REQUEST: Please change "developed" to "processed" throughout the data below and write all the lines out again with nothing else altered. Leave the pictures out of your answer.

# RAW RECORDS start

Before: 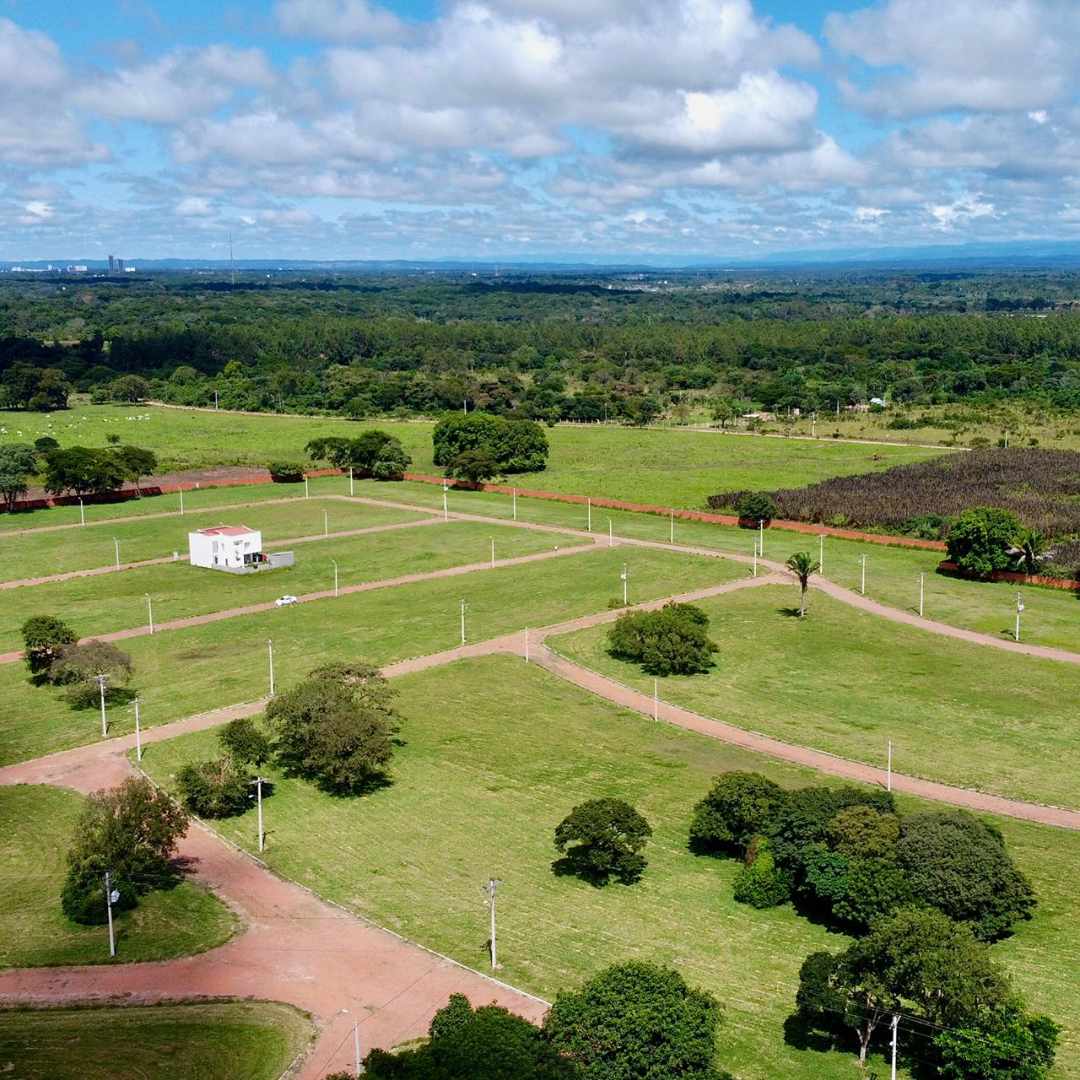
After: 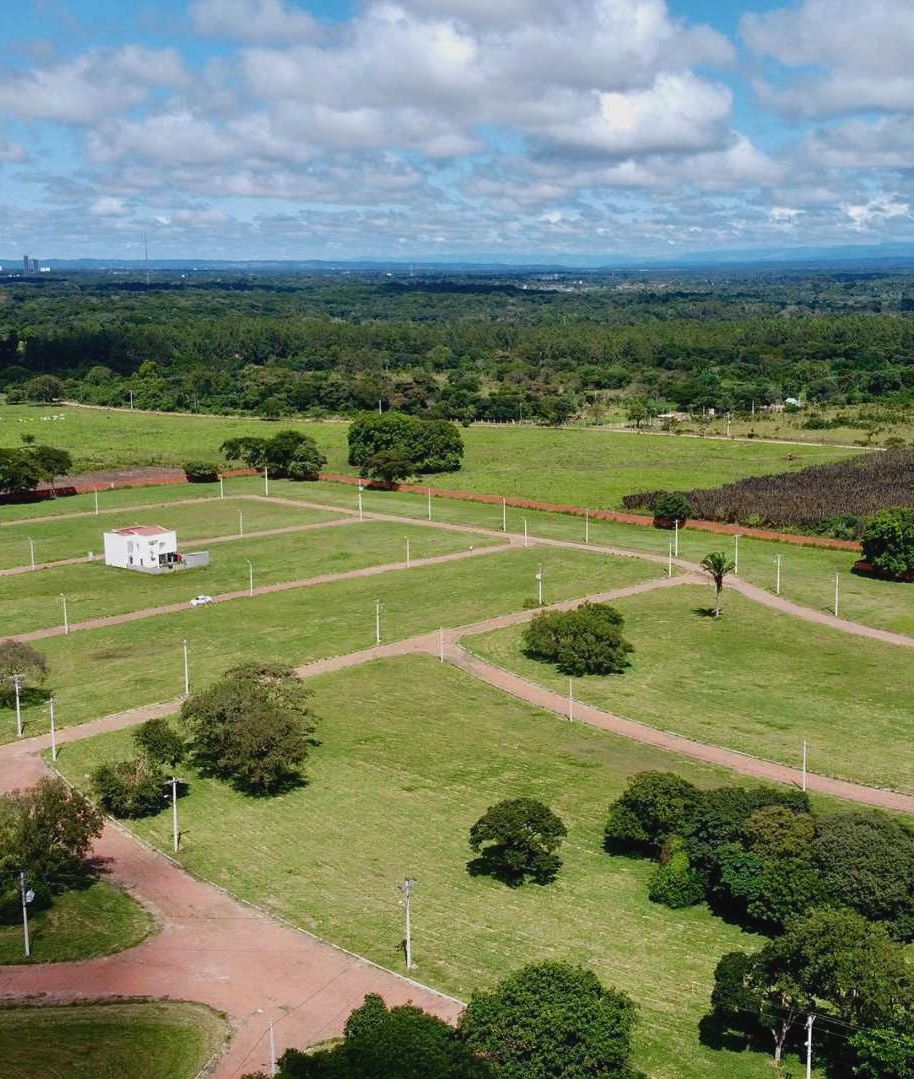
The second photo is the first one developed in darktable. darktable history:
exposure: compensate highlight preservation false
contrast brightness saturation: contrast -0.08, brightness -0.042, saturation -0.105
crop: left 7.961%, right 7.377%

# RAW RECORDS end

OUTPUT:
Before: 
After: 
The second photo is the first one processed in darktable. darktable history:
exposure: compensate highlight preservation false
contrast brightness saturation: contrast -0.08, brightness -0.042, saturation -0.105
crop: left 7.961%, right 7.377%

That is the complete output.